● Task brief: Output all of the lines below exactly, and leave out each image.

● Data records:
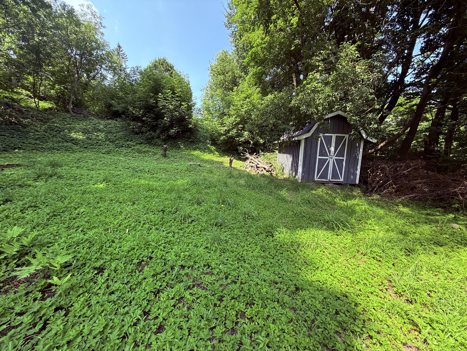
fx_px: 189
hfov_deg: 102.1
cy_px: 176
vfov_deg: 85.7
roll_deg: -0.5
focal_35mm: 14
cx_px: 234
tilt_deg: -4.7
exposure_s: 1/220
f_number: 2.2
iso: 50
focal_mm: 2.22
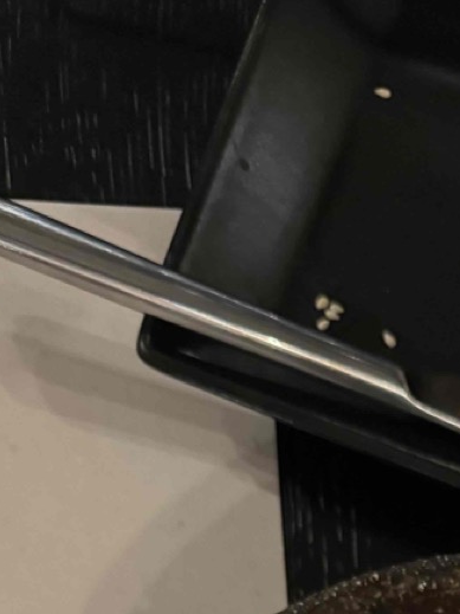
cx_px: 609
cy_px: 991
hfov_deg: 17.4
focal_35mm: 79
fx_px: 1400
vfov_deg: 20.2
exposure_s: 1/25
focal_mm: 6.76
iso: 1000
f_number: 1.78
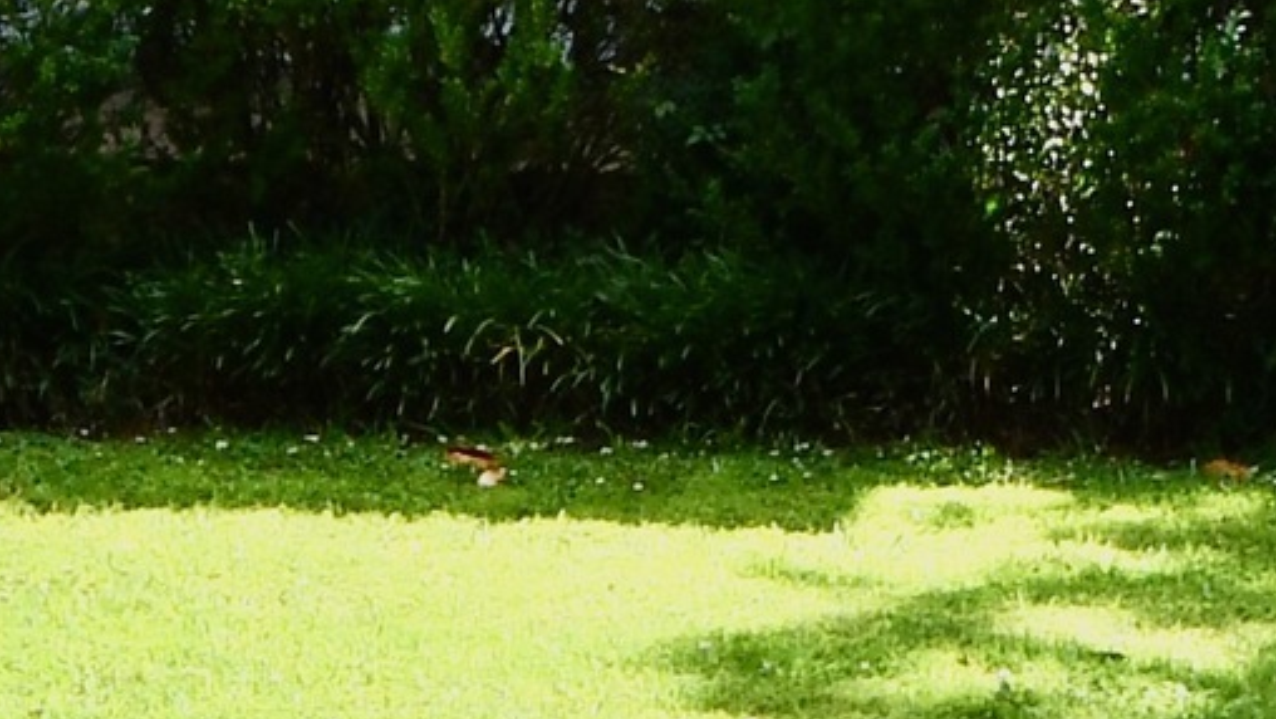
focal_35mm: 228
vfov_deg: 5.0
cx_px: -638
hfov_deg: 9.2
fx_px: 7716
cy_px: -1556
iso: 200
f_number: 6.3
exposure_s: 1/250
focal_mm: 24
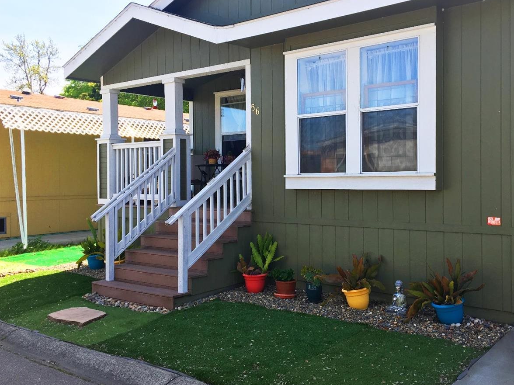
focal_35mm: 37
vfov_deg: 38.6
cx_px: 300
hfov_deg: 49.9
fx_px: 549
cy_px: 186
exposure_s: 1/651
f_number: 2.2
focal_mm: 4.15
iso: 25
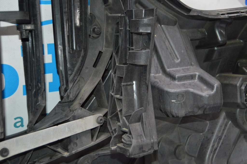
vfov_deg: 22.6
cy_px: 82
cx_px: 124
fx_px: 411
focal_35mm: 60
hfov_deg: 33.4
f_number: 5
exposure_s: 1/60
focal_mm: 40
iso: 2200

● Answer space:
fx_px: 189
hfov_deg: 102.1
cy_px: 176
vfov_deg: 85.7
roll_deg: -0.5
focal_35mm: 14
cx_px: 234
tilt_deg: -4.7
exposure_s: 1/220
f_number: 2.2
iso: 50
focal_mm: 2.22
cx_px: 609
cy_px: 991
hfov_deg: 17.4
focal_35mm: 79
fx_px: 1400
vfov_deg: 20.2
exposure_s: 1/25
focal_mm: 6.76
iso: 1000
f_number: 1.78
focal_35mm: 228
vfov_deg: 5.0
cx_px: -638
hfov_deg: 9.2
fx_px: 7716
cy_px: -1556
iso: 200
f_number: 6.3
exposure_s: 1/250
focal_mm: 24
focal_35mm: 37
vfov_deg: 38.6
cx_px: 300
hfov_deg: 49.9
fx_px: 549
cy_px: 186
exposure_s: 1/651
f_number: 2.2
focal_mm: 4.15
iso: 25
vfov_deg: 22.6
cy_px: 82
cx_px: 124
fx_px: 411
focal_35mm: 60
hfov_deg: 33.4
f_number: 5
exposure_s: 1/60
focal_mm: 40
iso: 2200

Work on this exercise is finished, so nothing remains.